- ENTRIES SUPPLIED

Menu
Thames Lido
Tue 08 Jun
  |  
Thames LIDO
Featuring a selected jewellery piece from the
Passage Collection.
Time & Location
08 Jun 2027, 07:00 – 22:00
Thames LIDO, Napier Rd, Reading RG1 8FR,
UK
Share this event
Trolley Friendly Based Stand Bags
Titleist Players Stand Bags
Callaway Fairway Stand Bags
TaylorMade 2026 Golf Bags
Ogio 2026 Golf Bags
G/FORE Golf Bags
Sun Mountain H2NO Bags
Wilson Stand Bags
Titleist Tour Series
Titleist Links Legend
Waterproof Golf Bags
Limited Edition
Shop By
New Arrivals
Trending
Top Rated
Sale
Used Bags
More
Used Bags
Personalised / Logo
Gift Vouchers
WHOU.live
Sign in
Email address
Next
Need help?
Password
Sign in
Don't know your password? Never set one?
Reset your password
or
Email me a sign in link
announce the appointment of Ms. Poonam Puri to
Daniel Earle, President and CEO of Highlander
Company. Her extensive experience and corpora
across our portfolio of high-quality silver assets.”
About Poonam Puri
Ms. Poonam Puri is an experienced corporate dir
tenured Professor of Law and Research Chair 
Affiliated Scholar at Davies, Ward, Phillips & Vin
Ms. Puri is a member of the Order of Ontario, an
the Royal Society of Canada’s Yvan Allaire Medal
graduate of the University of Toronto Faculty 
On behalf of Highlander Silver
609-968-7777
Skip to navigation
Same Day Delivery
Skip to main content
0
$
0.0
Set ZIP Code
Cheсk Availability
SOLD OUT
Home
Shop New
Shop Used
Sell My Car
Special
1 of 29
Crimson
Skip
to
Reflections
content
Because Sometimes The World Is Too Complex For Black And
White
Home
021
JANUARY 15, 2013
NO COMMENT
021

- EXERCISE PROMPT
Retype every line of the data above, keeping each word, number, and symbol unchanged.

- WORKED SOLUTION
Menu
Thames Lido
Tue 08 Jun
  |  
Thames LIDO
Featuring a selected jewellery piece from the
Passage Collection.
Time & Location
08 Jun 2027, 07:00 – 22:00
Thames LIDO, Napier Rd, Reading RG1 8FR,
UK
Share this event
Trolley Friendly Based Stand Bags
Titleist Players Stand Bags
Callaway Fairway Stand Bags
TaylorMade 2026 Golf Bags
Ogio 2026 Golf Bags
G/FORE Golf Bags
Sun Mountain H2NO Bags
Wilson Stand Bags
Titleist Tour Series
Titleist Links Legend
Waterproof Golf Bags
Limited Edition
Shop By
New Arrivals
Trending
Top Rated
Sale
Used Bags
More
Used Bags
Personalised / Logo
Gift Vouchers
WHOU.live
Sign in
Email address
Next
Need help?
Password
Sign in
Don't know your password? Never set one?
Reset your password
or
Email me a sign in link
announce the appointment of Ms. Poonam Puri to
Daniel Earle, President and CEO of Highlander
Company. Her extensive experience and corpora
across our portfolio of high-quality silver assets.”
About Poonam Puri
Ms. Poonam Puri is an experienced corporate dir
tenured Professor of Law and Research Chair 
Affiliated Scholar at Davies, Ward, Phillips & Vin
Ms. Puri is a member of the Order of Ontario, an
the Royal Society of Canada’s Yvan Allaire Medal
graduate of the University of Toronto Faculty 
On behalf of Highlander Silver
609-968-7777
Skip to navigation
Same Day Delivery
Skip to main content
0
$
0.0
Set ZIP Code
Cheсk Availability
SOLD OUT
Home
Shop New
Shop Used
Sell My Car
Special
1 of 29
Crimson
Skip
to
Reflections
content
Because Sometimes The World Is Too Complex For Black And
White
Home
021
JANUARY 15, 2013
NO COMMENT
021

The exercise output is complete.